Monitoring
The connector exposes several performance metrics. Here’s a summary of the most important metrics and how to interpret them.
In its default configuration, the connector runs an embedded web server.
Metrics are exposed in Dropwizard JSON format at http://localhost:31415/metrics?pretty
.
Omit the ?pretty for a more compact response.
|
A simple health check might fetch that URL and assert the response has an HTTP status code of 200 (OK). A more sophisticated check should parse the JSON response and inspect the values of whichever metrics you consider important.
Metrics are also exposed in Prometheus format at http://localhost:31415/metrics/prometheus
.
HTTP Server Configuration
To disable the embedded HTTP server or to use an alternate port, edit the connector config and search for the httpPort
property in the [metrics]
section.
Setting the port to -1
will disable the HTTP server.
Logging Configuration
In addition to exposing metrics over HTTP, by default the connector periodically logs the metrics to $CBES_HOME/logs/cbes-metrics.log
.
In the [metrics]
section of the connector config file you can configure the interval at which metrics written to the log by modifying the logInterval
property.
Metrics logging can be disabled by setting the interval to '0m'
.
The location of the metrics log file is configurable in $CBES_HOME/config/log4j2.xml
.
Metrics Reference
This section describes the metrics exposed by the connector and how to interpret them.
Gauges
A gauge is a single value that represents the current state of something.
cbes.esWaitMs
-
Perhaps the most important metric for implementing a health check, this gauge reports the duration in milliseconds of the current in-flight Elasticsearch bulk request. This includes the time it takes to retry the request, if necessary. An exceptionally long duration might indicate the connector is stalled in a retry loop.
cbes.backlog
-
An estimate of the number of Couchbase document changes yet to be processed.

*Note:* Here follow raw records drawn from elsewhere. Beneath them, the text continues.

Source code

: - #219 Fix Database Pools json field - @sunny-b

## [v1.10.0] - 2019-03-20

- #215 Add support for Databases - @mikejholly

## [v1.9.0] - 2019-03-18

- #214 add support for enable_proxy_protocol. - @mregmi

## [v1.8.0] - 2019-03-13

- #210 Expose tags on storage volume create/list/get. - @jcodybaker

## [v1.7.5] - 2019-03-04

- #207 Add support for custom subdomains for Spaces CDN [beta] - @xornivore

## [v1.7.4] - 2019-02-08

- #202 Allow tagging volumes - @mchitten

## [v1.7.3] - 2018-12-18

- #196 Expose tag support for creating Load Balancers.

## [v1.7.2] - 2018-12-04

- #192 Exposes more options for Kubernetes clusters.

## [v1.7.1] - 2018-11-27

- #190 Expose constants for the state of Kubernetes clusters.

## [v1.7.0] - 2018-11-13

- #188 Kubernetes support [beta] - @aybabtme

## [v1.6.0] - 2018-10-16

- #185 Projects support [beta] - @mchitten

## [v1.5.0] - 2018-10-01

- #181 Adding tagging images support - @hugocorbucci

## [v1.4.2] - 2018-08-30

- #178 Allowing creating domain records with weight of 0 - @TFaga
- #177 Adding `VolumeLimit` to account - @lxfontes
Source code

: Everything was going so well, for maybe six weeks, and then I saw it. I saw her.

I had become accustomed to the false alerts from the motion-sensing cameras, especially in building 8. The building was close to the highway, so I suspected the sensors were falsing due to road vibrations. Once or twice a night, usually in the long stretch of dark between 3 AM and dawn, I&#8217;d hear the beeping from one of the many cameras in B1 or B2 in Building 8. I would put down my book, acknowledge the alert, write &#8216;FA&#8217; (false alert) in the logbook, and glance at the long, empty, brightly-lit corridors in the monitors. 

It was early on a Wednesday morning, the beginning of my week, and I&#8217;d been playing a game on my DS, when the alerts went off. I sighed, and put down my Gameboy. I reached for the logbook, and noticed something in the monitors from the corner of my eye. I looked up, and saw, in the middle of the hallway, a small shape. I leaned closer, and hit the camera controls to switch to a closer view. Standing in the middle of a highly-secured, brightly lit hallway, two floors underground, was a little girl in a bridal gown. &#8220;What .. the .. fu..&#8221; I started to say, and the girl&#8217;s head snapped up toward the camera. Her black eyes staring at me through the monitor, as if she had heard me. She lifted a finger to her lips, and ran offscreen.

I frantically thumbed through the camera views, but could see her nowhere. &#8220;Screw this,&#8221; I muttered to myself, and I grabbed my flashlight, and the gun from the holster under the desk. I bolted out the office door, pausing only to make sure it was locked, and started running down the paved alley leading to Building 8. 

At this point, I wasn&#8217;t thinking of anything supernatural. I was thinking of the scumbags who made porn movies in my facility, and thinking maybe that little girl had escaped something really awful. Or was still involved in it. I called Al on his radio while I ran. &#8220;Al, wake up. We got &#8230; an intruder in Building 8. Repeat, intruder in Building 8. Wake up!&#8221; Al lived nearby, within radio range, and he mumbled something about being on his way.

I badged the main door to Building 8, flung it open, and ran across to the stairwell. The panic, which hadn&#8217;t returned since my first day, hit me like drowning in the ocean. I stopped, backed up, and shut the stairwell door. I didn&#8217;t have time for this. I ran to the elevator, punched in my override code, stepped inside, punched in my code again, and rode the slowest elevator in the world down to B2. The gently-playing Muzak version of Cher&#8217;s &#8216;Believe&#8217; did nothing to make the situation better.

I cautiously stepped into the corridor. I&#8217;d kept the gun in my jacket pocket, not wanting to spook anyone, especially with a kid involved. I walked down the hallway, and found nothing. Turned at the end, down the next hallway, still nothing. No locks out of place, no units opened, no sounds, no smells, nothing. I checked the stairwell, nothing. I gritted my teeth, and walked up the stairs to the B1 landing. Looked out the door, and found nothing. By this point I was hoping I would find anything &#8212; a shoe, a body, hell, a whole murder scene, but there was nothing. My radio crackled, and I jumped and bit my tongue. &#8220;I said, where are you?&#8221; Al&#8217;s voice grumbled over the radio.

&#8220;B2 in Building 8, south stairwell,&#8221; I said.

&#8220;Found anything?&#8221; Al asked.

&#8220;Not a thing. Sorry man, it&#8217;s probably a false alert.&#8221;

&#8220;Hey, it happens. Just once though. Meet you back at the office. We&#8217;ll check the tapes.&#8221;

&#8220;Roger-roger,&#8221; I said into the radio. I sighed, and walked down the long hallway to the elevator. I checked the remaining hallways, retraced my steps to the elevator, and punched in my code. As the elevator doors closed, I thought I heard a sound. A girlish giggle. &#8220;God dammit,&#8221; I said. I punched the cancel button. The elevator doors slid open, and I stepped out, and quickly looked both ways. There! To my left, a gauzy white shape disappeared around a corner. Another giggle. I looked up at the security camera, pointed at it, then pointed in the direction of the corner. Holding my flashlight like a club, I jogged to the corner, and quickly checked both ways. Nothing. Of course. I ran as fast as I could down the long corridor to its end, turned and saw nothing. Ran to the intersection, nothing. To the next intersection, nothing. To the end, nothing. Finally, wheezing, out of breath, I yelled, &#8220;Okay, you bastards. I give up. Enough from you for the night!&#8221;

This is a general indication of how well the connector is keeping up with changes in Couchbase. Note that the count only includes changes in the Couchbase partitions handled by this connector instance. This value is dynamic; it goes up when changes happen in Couchbase, and goes down as the changes are processed by the connector.
The cbes.backlog
metric maybe significantly less accurate when the connector is configured to replicate only a specific scope or specific collections. cbes.writeQueue
-
Reports the number of document events currently buffered in memory. (The write queue is implicitly bounded by the
flowControlBuffer
config property which determines the buffer size.)
Meters
A meter records the rate at which an event occurs, and also the total number of occurrences. It reports a mean rate since the connector started, as well as 1-, 5-, and 15-minute exponentially weighted moving averages.
cbes.throughputBytes
-
An estimate of the number of bytes the connector has written to Elasticsearch.
cbes.bulkRetry
-
Recorded whenever an Elasticsearch bulk request is retried due to a temporary failure.
cbes.docWriteRetry
-
Recorded for each document being retried. (For each
bulkRetry
event, one or moredocWriteRetry
events are recorded, indicating how many failures there were in the bulk request.) cbes.docRejected
-
Recorded when there is a permanent indexing failure. These failures usually result in an entry being added to the rejection log Elasticsearch index.
cbes.rejectionLogFail
-
Recorded when the connector is unable to add a record to the rejection log Elasticsearch index.
cbes.esConnFail
-
Recorded when the connector fails to establish a connection to Elasticsearch.
cbes.saveStateFail
-
Recorded when the connector fails to persist a replication checkpoint document to Couchbase.
Timers
A timer combines a meter with a histogram of event durations, providing insight into the percentiles. The histogram is backed by an exponentially decaying reservoir, representing roughly the past 5 minutes of data.
cbes.latency
-
The time between when the connector is notified of a database change and when the change is written to Elasticsearch. Bear in mind the connector will not receive the event until there is room in its flow control buffer. Although this metric is not an absolute measurement of end-to-end latency, it is still useful as an indicator of connector performance.
cbes.bulkIndexPerDoc
-
The duration of an Elasticsearch bulk request (including retries), divided by the number of items in the bulk request.
cbes.retryDelay
-
Time spent waiting after a temporary indexing failure before the request is retried.
Undocumented Metrics
The connector exposes several other metrics that are useful for troubleshooting. However, only the metrics described in this document are considered part of the connector’s public API. Undocumented metrics should be considered "uncommitted", meaning they may be modified or removed in a patch release without advance notice.